If you’re leveraging a Tech Touch strategy, segmentation can also help you determine the ideal mix of high-touch and Tech Touch for each account, based on their segment. Even hiring and organizational structure can shift based on your segmentation model and the needs of the customers within each of your designated segments.
You may notice that the helpfulness of certain KPIs can shift dramatically when segmentation is re-evaluated. For example, your metric for churn may shift from a dollar-based approach to volume-based. If a certain customer experiences higher churn because it provides a time-bound or needs-based service, it’s likely not going to be effective to approach that customer with strategies for reducing churn at all costs. Rather, that company would benefit from a more nuanced approach to balancing churn with revenue growth.

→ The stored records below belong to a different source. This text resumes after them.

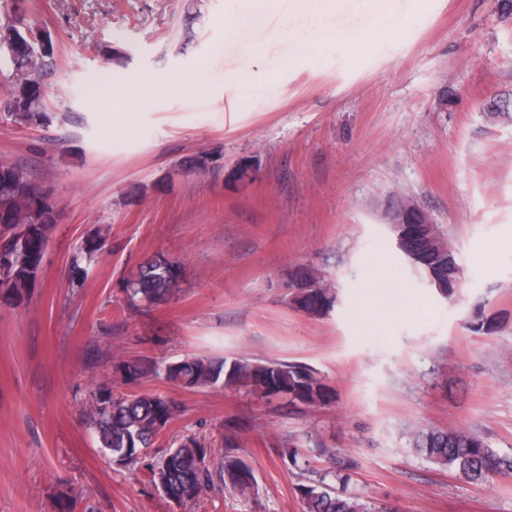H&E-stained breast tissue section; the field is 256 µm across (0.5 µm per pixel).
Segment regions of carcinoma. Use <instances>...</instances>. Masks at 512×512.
Here are the masks:
<instances>
[{
  "label": "carcinoma",
  "mask_w": 512,
  "mask_h": 512,
  "mask_svg": "<svg viewBox=\"0 0 512 512\" xmlns=\"http://www.w3.org/2000/svg\"><path fill=\"white\" fill-rule=\"evenodd\" d=\"M0 44L13 52L11 64L17 80L0 105H14L7 113L17 125H34L46 117L43 82L52 67L53 51L42 55L28 49L24 30L13 20L0 23ZM495 118L512 120V100L499 99L488 108ZM53 193L36 182L16 164H0V292L17 303L24 301L40 277L50 239L56 229ZM108 233L97 228L88 234L72 259L70 282H81L86 269L103 255ZM407 257L425 275L429 285L442 297L450 298L461 282V269L453 252L441 244L429 246L422 238L406 243ZM295 288L292 306L310 316H323L335 307L336 290L323 283L313 269L297 268L289 274ZM180 288V266L175 260L158 256L138 266L127 280L123 309L135 310L166 302ZM470 328L493 334L498 320L478 310ZM113 373L126 384L151 376L164 378L177 386L200 388L223 385L245 388L268 397L281 393L288 404L319 406L331 401L330 387L318 372L299 362H261L241 357L231 361L208 356L185 357L157 364L140 358L112 357ZM87 420L98 445L109 451L120 467L136 465L144 449L154 444L159 430L174 419L178 406L160 393L135 392L115 396L102 385L90 392ZM224 456L215 461L205 440L186 435L170 446L152 467L153 478L164 484L163 494L186 504L222 485L241 496L257 488L253 468L237 454L236 425L226 426ZM411 447L434 464L447 468L471 484H483L495 475H512V457L497 455L477 435L467 431L418 429L411 433ZM303 512H387L386 507H368L356 498L337 492L321 480L298 488Z\"/></svg>",
  "instance_id": "carcinoma-1"
}]
</instances>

And, again, segmentation is built to be flexible. Customers will change segments — maybe they upgrade or downgrade, perhaps they build out a new service that needs additional support, or maybe two different departments you’re working with merge. Once a customer shifts segments, they way they’re marketed to and their interactions with your company will naturally shift as well. Change management is essential, and segmentation can make the transition much more fluid.

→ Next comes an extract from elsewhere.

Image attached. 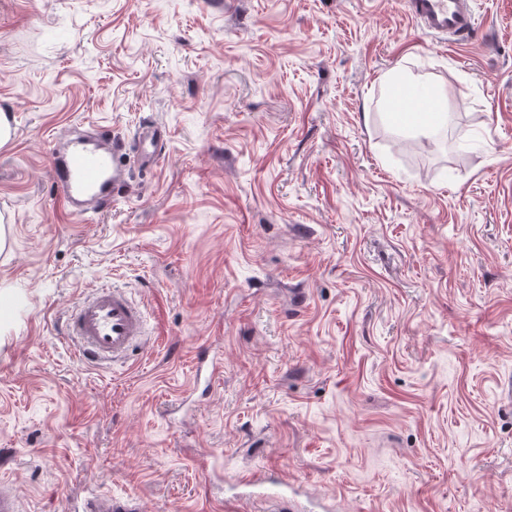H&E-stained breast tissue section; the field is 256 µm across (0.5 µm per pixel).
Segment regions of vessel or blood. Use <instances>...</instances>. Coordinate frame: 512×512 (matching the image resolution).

When you segment customers appropriately, you’re better able to provide content and assistance that’s relevant — not just noise. For example, companies that are able to target their customers who are struggling with onboarding are then able to leverage Customer Success strategies like education and proactive assistance. Onboarding is extremely important to building a strong foundation for your new customer relationship. The more comfortable a customer is with the tools that you are offering, the more often they will utilize it. Those who utilize your product or service are less likely to terminate (yes, we’re talking about churn again).

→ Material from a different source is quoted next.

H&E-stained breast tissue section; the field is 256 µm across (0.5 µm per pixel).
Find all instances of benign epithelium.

By segmenting your customers in a smart, thoughtful manner, you will be better able to gain insight and make predictions about value realization and renewal likelihood. While many companies neglect their mid- and low-tier customers in favor of nurturing only top-tier customers, segmenting by need can help your business uncover those un-polished diamonds in your bottom 80%.
Segmenting also allows for greater personalization. A customer who needs help maintaining their CRM does not need content about warehouse efficiencies. According to the 2019 Trends in Personalization Survey Report, 98 percent of marketers report that personalization helps to advance their customer relationships, while 70 percent say it has a “strong” or “extremely strong” impact. More than half (58 percent) experience a measurable increase of more than 10 percent. However, only 16 percent are “very” or “extremely” satisfied with the level of personalization they provide. Without customization, the customer experience remains quite impersonal.
Content vs. Context
Imagine a large business receiving content directed to a small business, or sending content for a customer with great onboarding needs to long-time customers. In the same vein, sending content geared towards customers who have been around for years to those who are struggling with something like onboarding can make for a poor customer experiences for new customers. The context in which content is sent can be the difference between making customers feel like a number versus making them feel valued.